How many lines in the records below contain the string "radius"? Reply with the number only.

--------------------

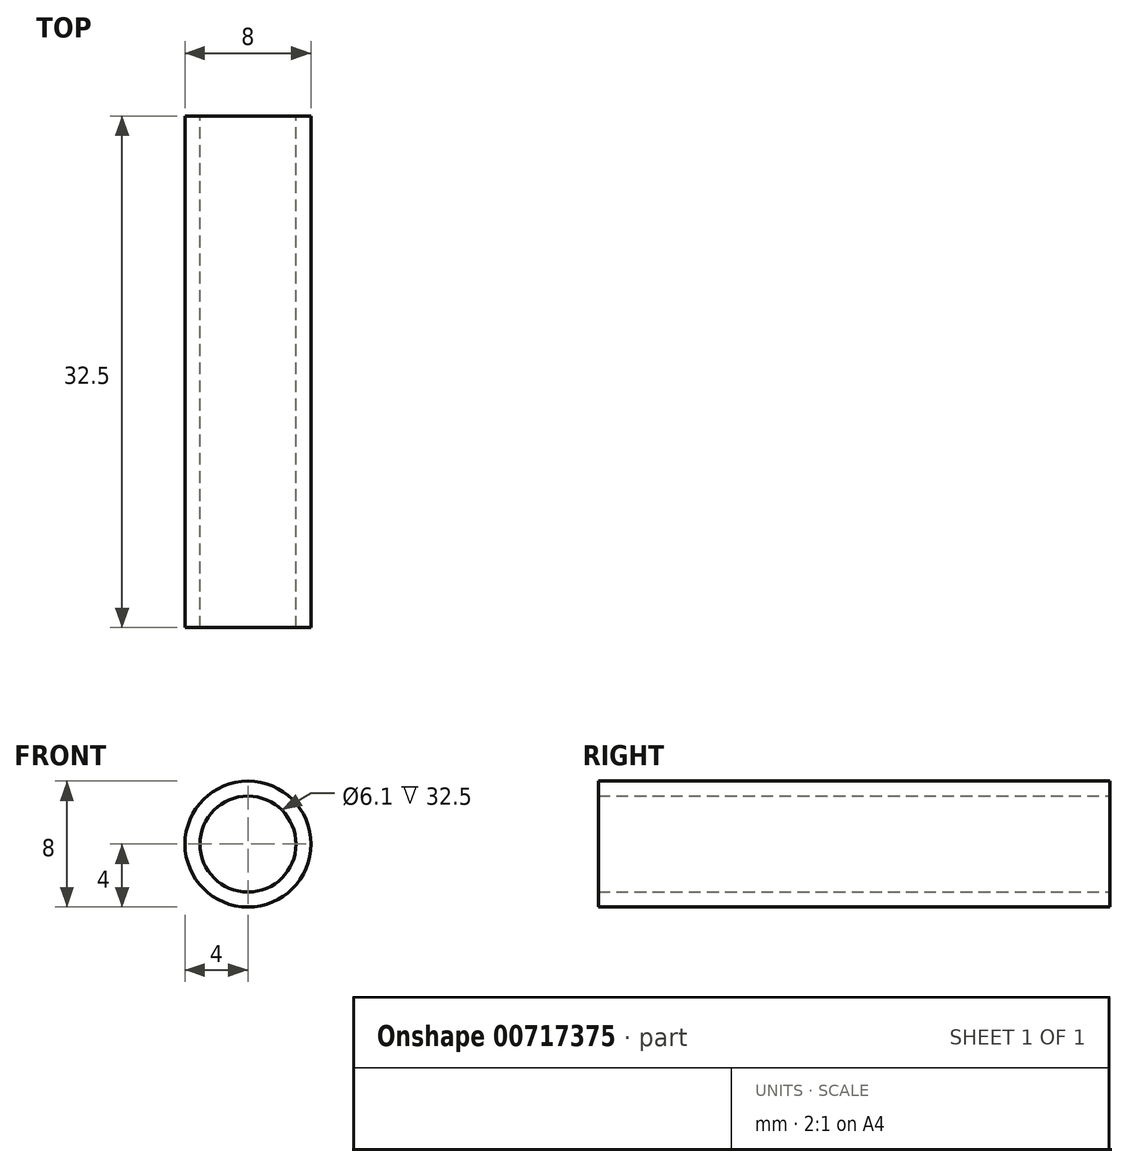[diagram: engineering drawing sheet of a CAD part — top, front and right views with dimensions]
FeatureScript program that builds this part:
annotation { "Feature Type Name" : "Feature", "Feature Type Description" : "" }
export const myFeature = defineFeature(function(context is Context, id is Id, definition is map)
    precondition{}
    {
        {
            var Q0;
            Q0=qCreatedBy(makeId("Front.planeOp"),FACE);
            var sketch = newSketch(context, id + "F0", { "sketchPlane" : qUnion([Q0])});
            skCircle(sketch, "E0", {"center": v(0, 0) * mm, "radius": 3.05 * mm});
            skCircle(sketch, "E1", {"center": v(0, 0) * mm, "radius": 4 * mm});
            skSolve(sketch);
        }
        {
            var Q0;
            Q0=makeQuery(id+"F0.imprint","IMPRINT",FACE,{"disambiguationData":[TD([[makeQuery(id+"F0.imprint","IMPRINT",EDGE,{"derivedFrom":sQuery(id+"F0.wireOp",EDGE,"E0")}),-1.0]])]});
            extrude(context, id + "F1", {"entities" : qUnion([Q0]), "depth" : 32.5 * mm, "offsetDistance" : 25 * mm});
        }
    });
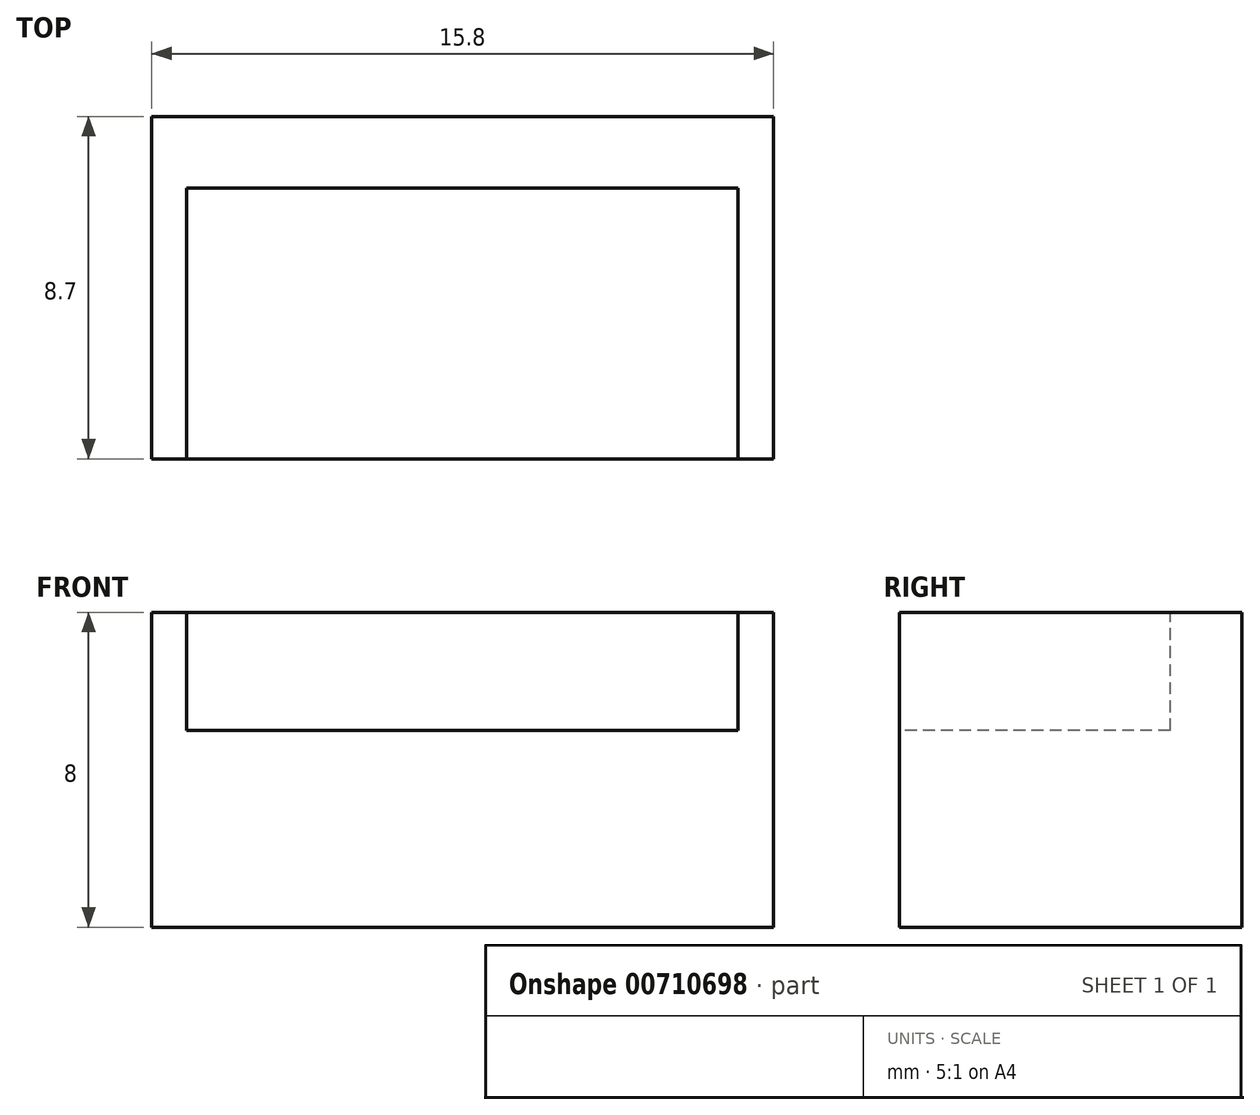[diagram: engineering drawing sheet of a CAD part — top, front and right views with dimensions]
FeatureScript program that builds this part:
annotation { "Feature Type Name" : "Feature", "Feature Type Description" : "" }
export const myFeature = defineFeature(function(context is Context, id is Id, definition is map)
    precondition{}
    {
        {
            var Q0;
            Q0=qCreatedBy(makeId("Top.planeOp"),FACE);
            var sketch = newSketch(context, id + "F0", { "sketchPlane" : qUnion([Q0])});
            skLineSegment(sketch, "E0.bottom", {"start": v(0, 0) * mm, "end": v(15.8, 0) * mm});
            skLineSegment(sketch, "E0.top", {"start": v(0, -8.7) * mm, "end": v(15.8, -8.7) * mm});
            skLineSegment(sketch, "E0.left", {"start": v(0, 0) * mm, "end": v(0, -8.7) * mm});
            skLineSegment(sketch, "E0.right", {"start": v(15.8, 0) * mm, "end": v(15.8, -8.7) * mm});
            skSolve(sketch);
        }
        {
            var Q0;
            Q0=makeQuery(id+"F0.imprint","IMPRINT",FACE,{"disambiguationData":[TD([[makeQuery(id+"F0.imprint","IMPRINT",EDGE,{"derivedFrom":sQuery(id+"F0.wireOp",EDGE,"E0.bottom")}),-1.0]])]});
            extrude(context, id + "F1", {"entities" : qUnion([Q0]), "depth" : 8 * mm, "offsetDistance" : 25 * mm});
        }
        {
            var Q0;
            Q0=makeQuery(id+"F1.opExtrude","CAP_FACE",FACE,{"disambiguationData":[OSD([sQuery(id+"F0.wireOp",EDGE,"E0.bottom"),sQuery(id+"F0.wireOp",EDGE,"E0.top"),sQuery(id+"F0.wireOp",EDGE,"E0.left"),sQuery(id+"F0.wireOp",EDGE,"E0.right")])],"isStart":false});
            var sketch = newSketch(context, id + "F2", { "sketchPlane" : qUnion([Q0])});
            skLineSegment(sketch, "E1.0", {"start": v(0, -8.7) * mm, "end": v(15.8, -8.7) * mm});
            skLineSegment(sketch, "E2.bottom", {"start": v(0.9, -1.82) * mm, "end": v(14.9, -1.82) * mm});
            skLineSegment(sketch, "E2.top", {"start": v(0.9, -8.7) * mm, "end": v(14.9, -8.7) * mm});
            skLineSegment(sketch, "E2.left", {"start": v(0.9, -1.82) * mm, "end": v(0.9, -8.7) * mm});
            skLineSegment(sketch, "E2.right", {"start": v(14.9, -1.82) * mm, "end": v(14.9, -8.7) * mm});
            skSolve(sketch);
        }
        {
            var Q0;
            Q0 = qSketchRegion(id + "F2", true);
            extrude(context, id + "F3", {"entities" : qUnion([Q0]), "operationType" : NewBodyOperationType.REMOVE, "oppositeDirection" : true, "depth" : 3 * mm, "offsetDistance" : 25 * mm});
        }
    });
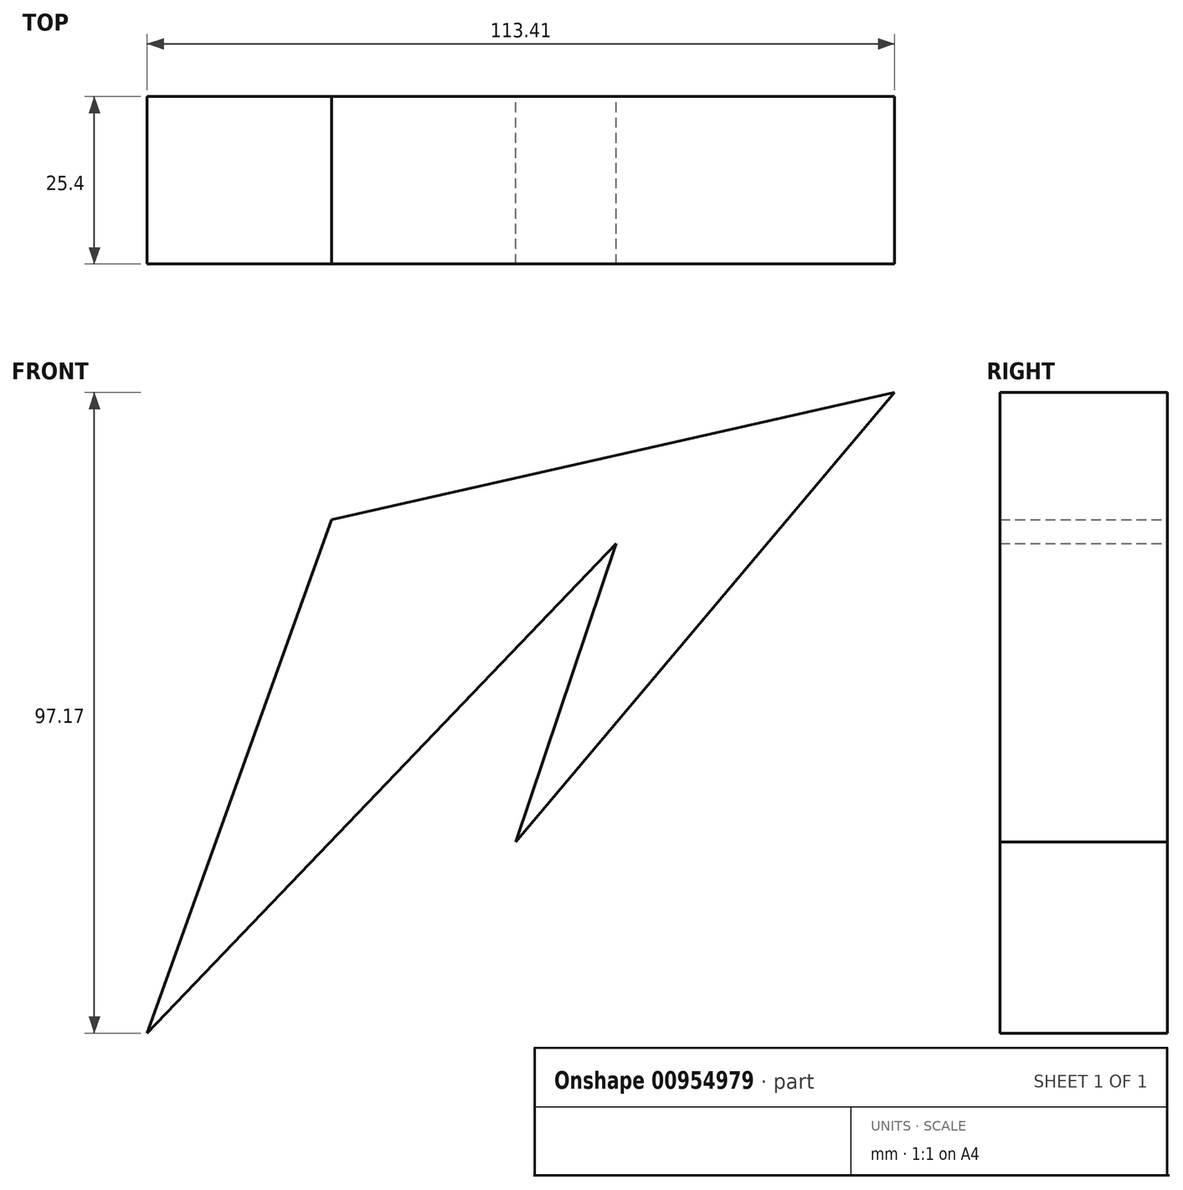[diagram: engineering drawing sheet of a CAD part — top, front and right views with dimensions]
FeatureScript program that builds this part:
annotation { "Feature Type Name" : "Feature", "Feature Type Description" : "" }
export const myFeature = defineFeature(function(context is Context, id is Id, definition is map)
    precondition{}
    {
        {
            var Q0;
            Q0=qCreatedBy(makeId("Front.planeOp"),FACE);
            var sketch = newSketch(context, id + "F0", { "sketchPlane" : qUnion([Q0])});
            skLineSegment(sketch, "E0", {"start": v(-79.38, -28.99) * mm, "end": v(-51.36, 48.9) * mm});
            skLineSegment(sketch, "E1", {"start": v(-51.36, 48.9) * mm, "end": v(34.03, 68.18) * mm});
            skLineSegment(sketch, "E2", {"start": v(34.03, 68.18) * mm, "end": v(-23.46, 0) * mm});
            skLineSegment(sketch, "E3", {"start": v(-23.46, 0) * mm, "end": v(-8.24, 45.27) * mm});
            skLineSegment(sketch, "E4", {"start": v(-8.24, 45.27) * mm, "end": v(-79.38, -28.99) * mm});
            skSolve(sketch);
        }
        {
            var Q0;
            Q0=makeQuery(id+"F0.imprint","IMPRINT",FACE,{"disambiguationData":[TD([[makeQuery(id+"F0.imprint","IMPRINT",EDGE,{"derivedFrom":sQuery(id+"F0.wireOp",EDGE,"E0")}),-1.0]])]});
            extrude(context, id + "F1", {"entities" : qUnion([Q0]), "depth" : 25.4 * mm, "offsetDistance" : 25.4 * mm});
        }
    });
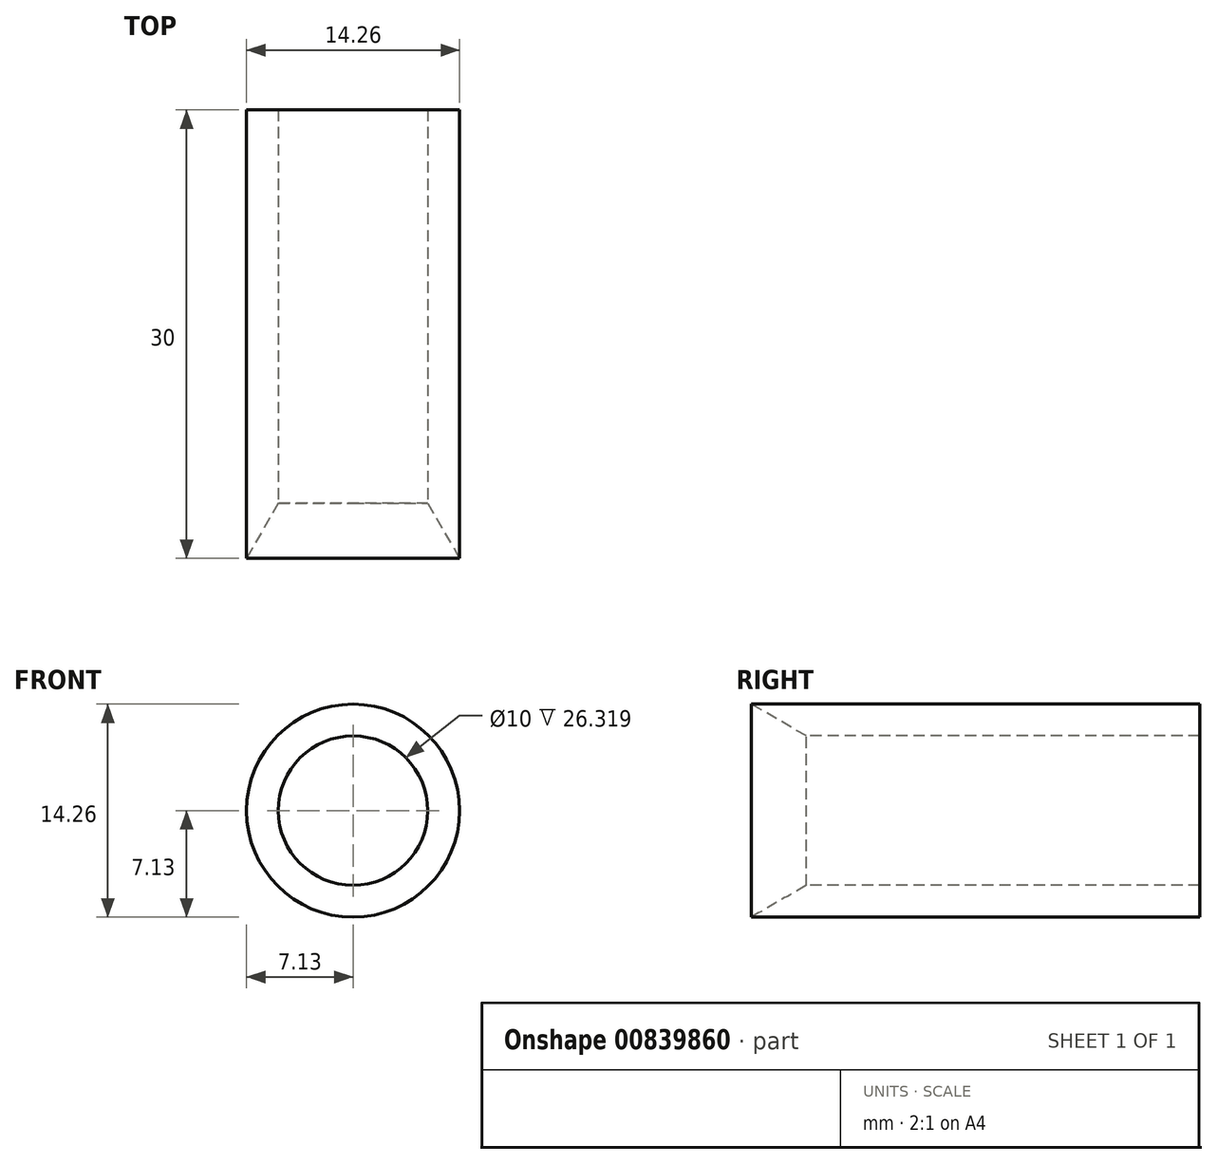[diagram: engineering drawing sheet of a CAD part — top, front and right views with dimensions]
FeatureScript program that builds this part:
annotation { "Feature Type Name" : "Feature", "Feature Type Description" : "" }
export const myFeature = defineFeature(function(context is Context, id is Id, definition is map)
    precondition{}
    {
        {
            var Q0;
            Q0=qCreatedBy(makeId("Top.planeOp"),FACE);
            var sketch = newSketch(context, id + "F0", { "sketchPlane" : qUnion([Q0])});
            skLineSegment(sketch, "E0", {"start": v(-7.13, 13.92) * mm, "end": v(-7.12, -16.08) * mm});
            skLineSegment(sketch, "E1", {"start": v(-7.12, -16.08) * mm, "end": v(-5, -12.4) * mm});
            skLineSegment(sketch, "E2", {"start": v(-5, -12.4) * mm, "end": v(-5, 13.92) * mm});
            skLineSegment(sketch, "E3", {"start": v(-5, 13.92) * mm, "end": v(-7.12, 13.92) * mm});
            skLineSegment(sketch, "E4", {"start": v(0, -15.7) * mm, "end": v(0, 16.44) * mm, "construction": true});
            skSolve(sketch);
        }
        {
            var Q0;
            Q0 = qSketchRegion(id + "F0", true);
            var Q1;
            Q1=sQuery(id+"F0.wireOp",EDGE,"E4");
            revolve(context, id + "F1", {"surfaceOperationType" : NewSurfaceOperationType.NEW, "entities" : qUnion([Q0]), "axis" : qUnion([Q1]), "revolveType" : RevolveType.FULL});
        }
    });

--------------------

_RESULT:_
2